### Instructions for the task
Within the material below, filter for lines that hold the word "which".

━━━━━━━━

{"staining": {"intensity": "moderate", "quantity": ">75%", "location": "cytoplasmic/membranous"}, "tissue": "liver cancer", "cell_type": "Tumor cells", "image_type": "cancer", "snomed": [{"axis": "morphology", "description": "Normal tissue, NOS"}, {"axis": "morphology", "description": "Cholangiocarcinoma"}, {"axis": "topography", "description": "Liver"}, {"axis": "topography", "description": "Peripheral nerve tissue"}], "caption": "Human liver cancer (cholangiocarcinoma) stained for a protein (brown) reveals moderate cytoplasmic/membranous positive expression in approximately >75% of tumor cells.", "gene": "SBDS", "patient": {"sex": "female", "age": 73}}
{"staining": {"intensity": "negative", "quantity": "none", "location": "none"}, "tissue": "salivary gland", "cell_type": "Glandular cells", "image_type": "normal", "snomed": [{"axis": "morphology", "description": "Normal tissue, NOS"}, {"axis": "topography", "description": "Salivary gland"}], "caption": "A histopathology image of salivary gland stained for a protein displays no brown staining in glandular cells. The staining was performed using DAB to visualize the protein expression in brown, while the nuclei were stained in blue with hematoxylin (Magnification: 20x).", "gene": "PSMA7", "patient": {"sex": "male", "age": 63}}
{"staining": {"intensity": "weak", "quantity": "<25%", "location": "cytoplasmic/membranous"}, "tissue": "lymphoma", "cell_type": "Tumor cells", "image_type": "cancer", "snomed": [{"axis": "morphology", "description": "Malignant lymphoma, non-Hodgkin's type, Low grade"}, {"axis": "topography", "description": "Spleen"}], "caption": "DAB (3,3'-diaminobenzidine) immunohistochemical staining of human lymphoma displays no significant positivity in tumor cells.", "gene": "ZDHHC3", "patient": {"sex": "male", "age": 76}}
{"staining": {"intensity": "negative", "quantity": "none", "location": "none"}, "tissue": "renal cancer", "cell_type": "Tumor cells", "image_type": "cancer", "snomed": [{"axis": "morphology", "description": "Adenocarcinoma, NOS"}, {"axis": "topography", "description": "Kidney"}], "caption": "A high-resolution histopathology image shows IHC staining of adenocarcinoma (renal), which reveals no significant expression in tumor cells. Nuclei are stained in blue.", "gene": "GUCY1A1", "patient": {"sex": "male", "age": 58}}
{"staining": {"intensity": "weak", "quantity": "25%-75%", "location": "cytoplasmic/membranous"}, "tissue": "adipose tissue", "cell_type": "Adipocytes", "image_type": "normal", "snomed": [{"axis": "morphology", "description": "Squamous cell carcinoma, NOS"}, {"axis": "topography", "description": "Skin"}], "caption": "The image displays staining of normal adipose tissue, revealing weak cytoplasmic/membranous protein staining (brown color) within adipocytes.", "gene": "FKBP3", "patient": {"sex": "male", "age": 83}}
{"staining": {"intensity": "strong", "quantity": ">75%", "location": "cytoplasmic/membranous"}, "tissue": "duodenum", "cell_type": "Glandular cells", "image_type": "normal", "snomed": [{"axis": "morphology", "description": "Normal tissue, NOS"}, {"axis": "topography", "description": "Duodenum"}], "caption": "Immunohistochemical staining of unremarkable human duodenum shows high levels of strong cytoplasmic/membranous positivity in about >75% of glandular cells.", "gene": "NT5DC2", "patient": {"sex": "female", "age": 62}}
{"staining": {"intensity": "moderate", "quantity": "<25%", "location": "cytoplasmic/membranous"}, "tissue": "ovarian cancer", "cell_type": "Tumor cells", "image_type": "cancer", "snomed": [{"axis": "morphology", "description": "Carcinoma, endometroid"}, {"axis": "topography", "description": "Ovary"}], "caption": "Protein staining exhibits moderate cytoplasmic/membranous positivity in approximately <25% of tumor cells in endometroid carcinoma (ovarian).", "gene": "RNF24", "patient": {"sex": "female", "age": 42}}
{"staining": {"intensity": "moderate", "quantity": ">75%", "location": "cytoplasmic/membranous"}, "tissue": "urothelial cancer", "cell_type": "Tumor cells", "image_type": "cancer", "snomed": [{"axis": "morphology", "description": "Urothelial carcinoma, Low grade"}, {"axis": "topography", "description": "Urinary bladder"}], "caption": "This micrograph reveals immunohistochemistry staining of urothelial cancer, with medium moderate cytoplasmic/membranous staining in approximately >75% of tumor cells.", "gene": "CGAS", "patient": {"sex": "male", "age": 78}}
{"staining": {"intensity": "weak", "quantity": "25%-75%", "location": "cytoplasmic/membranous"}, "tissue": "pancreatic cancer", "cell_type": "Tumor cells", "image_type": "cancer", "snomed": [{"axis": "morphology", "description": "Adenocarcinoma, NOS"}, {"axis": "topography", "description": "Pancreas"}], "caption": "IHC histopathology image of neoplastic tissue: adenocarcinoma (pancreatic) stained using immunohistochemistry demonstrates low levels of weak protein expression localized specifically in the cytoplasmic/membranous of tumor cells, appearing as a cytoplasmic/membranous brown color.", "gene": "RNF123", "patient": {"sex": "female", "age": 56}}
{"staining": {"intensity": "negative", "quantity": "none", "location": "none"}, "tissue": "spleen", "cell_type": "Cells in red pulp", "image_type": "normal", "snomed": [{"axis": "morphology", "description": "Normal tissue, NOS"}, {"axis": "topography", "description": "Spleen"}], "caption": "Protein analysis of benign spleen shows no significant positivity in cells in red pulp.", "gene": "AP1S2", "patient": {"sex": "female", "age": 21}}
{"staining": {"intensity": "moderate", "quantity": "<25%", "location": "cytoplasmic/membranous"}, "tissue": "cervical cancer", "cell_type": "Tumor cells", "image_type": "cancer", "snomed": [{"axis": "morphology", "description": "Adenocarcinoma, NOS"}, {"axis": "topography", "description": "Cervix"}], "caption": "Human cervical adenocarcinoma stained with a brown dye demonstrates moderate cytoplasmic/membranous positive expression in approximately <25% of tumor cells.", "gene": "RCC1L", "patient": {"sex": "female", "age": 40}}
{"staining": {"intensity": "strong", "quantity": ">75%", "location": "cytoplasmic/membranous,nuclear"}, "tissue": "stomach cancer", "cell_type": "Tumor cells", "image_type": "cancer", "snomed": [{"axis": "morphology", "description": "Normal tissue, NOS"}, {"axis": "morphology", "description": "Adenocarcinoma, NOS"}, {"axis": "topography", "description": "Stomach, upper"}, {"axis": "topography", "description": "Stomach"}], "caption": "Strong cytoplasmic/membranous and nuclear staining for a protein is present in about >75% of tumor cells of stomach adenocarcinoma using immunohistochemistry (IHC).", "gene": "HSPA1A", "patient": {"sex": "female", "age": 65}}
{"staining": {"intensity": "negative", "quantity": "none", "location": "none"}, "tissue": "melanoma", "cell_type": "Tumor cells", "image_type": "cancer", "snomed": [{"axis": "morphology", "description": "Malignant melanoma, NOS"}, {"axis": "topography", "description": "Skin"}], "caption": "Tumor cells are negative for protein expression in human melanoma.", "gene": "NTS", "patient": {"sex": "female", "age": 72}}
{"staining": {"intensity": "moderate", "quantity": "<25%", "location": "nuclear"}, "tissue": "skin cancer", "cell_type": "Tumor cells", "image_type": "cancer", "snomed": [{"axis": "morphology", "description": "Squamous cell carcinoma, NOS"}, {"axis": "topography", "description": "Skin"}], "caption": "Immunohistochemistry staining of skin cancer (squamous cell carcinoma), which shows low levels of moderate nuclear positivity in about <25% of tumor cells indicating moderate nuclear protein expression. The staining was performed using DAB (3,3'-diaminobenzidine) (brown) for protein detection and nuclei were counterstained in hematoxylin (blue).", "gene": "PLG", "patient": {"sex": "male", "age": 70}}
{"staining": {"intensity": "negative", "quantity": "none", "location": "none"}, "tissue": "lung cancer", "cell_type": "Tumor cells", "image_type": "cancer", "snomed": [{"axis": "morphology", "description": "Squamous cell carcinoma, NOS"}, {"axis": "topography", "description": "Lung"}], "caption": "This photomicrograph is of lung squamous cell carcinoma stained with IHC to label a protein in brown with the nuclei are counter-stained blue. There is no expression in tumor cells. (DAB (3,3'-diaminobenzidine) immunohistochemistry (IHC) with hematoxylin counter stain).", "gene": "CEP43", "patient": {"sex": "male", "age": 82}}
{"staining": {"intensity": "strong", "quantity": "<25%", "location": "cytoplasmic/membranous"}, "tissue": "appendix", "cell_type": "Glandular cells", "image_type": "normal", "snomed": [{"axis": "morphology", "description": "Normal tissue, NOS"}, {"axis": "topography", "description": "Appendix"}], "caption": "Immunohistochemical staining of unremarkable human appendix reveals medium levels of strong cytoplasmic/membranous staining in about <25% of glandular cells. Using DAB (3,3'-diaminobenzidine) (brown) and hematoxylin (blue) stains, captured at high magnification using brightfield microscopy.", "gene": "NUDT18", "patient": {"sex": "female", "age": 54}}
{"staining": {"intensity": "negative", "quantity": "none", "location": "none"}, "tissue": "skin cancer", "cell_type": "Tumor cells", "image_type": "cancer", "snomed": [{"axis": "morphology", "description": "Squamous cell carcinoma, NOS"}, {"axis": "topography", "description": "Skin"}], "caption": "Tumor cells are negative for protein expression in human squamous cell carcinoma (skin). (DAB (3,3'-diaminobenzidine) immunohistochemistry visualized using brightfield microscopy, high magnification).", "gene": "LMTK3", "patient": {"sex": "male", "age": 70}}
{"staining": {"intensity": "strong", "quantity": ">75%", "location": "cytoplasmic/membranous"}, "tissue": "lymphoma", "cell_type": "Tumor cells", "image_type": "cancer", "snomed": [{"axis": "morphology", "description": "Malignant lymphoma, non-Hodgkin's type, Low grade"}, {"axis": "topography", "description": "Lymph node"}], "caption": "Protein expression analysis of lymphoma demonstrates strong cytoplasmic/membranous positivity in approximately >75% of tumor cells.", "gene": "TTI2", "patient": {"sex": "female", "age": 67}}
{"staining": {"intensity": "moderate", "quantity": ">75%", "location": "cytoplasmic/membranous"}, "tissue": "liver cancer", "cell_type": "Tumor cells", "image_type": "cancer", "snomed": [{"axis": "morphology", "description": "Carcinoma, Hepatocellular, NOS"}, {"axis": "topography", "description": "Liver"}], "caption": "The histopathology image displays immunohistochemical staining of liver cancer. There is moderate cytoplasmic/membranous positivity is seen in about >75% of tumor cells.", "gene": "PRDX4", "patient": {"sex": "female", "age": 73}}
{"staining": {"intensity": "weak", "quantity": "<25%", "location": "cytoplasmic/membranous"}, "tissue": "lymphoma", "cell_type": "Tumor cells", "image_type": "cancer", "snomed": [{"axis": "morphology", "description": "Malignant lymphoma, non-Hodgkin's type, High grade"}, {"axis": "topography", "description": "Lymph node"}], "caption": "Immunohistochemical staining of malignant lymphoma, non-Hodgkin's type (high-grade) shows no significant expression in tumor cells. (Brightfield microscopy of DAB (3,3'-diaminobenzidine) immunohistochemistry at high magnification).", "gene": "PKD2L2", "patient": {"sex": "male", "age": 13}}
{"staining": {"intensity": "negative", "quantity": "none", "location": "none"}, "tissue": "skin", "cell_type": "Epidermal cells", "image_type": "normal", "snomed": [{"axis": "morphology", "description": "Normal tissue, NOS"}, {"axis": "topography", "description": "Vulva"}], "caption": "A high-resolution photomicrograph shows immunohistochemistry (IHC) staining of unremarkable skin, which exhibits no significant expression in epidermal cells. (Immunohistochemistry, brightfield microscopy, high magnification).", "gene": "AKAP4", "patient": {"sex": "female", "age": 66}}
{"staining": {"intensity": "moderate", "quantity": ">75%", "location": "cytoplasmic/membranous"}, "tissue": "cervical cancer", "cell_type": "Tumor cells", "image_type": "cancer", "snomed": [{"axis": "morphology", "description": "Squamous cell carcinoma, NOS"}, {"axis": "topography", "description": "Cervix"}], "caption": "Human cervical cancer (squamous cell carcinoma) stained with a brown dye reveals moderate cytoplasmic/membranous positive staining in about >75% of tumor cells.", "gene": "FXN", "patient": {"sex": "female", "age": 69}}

━━━━━━━━

### The answer
{"staining": {"intensity": "negative", "quantity": "none", "location": "none"}, "tissue": "renal cancer", "cell_type": "Tumor cells", "image_type": "cancer", "snomed": [{"axis": "morphology", "description": "Adenocarcinoma, NOS"}, {"axis": "topography", "description": "Kidney"}], "caption": "A high-resolution histopathology image shows IHC staining of adenocarcinoma (renal), which reveals no significant expression in tumor cells. Nuclei are stained in blue.", "gene": "GUCY1A1", "patient": {"sex": "male", "age": 58}}
{"staining": {"intensity": "moderate", "quantity": "<25%", "location": "nuclear"}, "tissue": "skin cancer", "cell_type": "Tumor cells", "image_type": "cancer", "snomed": [{"axis": "morphology", "description": "Squamous cell carcinoma, NOS"}, {"axis": "topography", "description": "Skin"}], "caption": "Immunohistochemistry staining of skin cancer (squamous cell carcinoma), which shows low levels of moderate nuclear positivity in about <25% of tumor cells indicating moderate nuclear protein expression. The staining was performed using DAB (3,3'-diaminobenzidine) (brown) for protein detection and nuclei were counterstained in hematoxylin (blue).", "gene": "PLG", "patient": {"sex": "male", "age": 70}}
{"staining": {"intensity": "negative", "quantity": "none", "location": "none"}, "tissue": "skin", "cell_type": "Epidermal cells", "image_type": "normal", "snomed": [{"axis": "morphology", "description": "Normal tissue, NOS"}, {"axis": "topography", "description": "Vulva"}], "caption": "A high-resolution photomicrograph shows immunohistochemistry (IHC) staining of unremarkable skin, which exhibits no significant expression in epidermal cells. (Immunohistochemistry, brightfield microscopy, high magnification).", "gene": "AKAP4", "patient": {"sex": "female", "age": 66}}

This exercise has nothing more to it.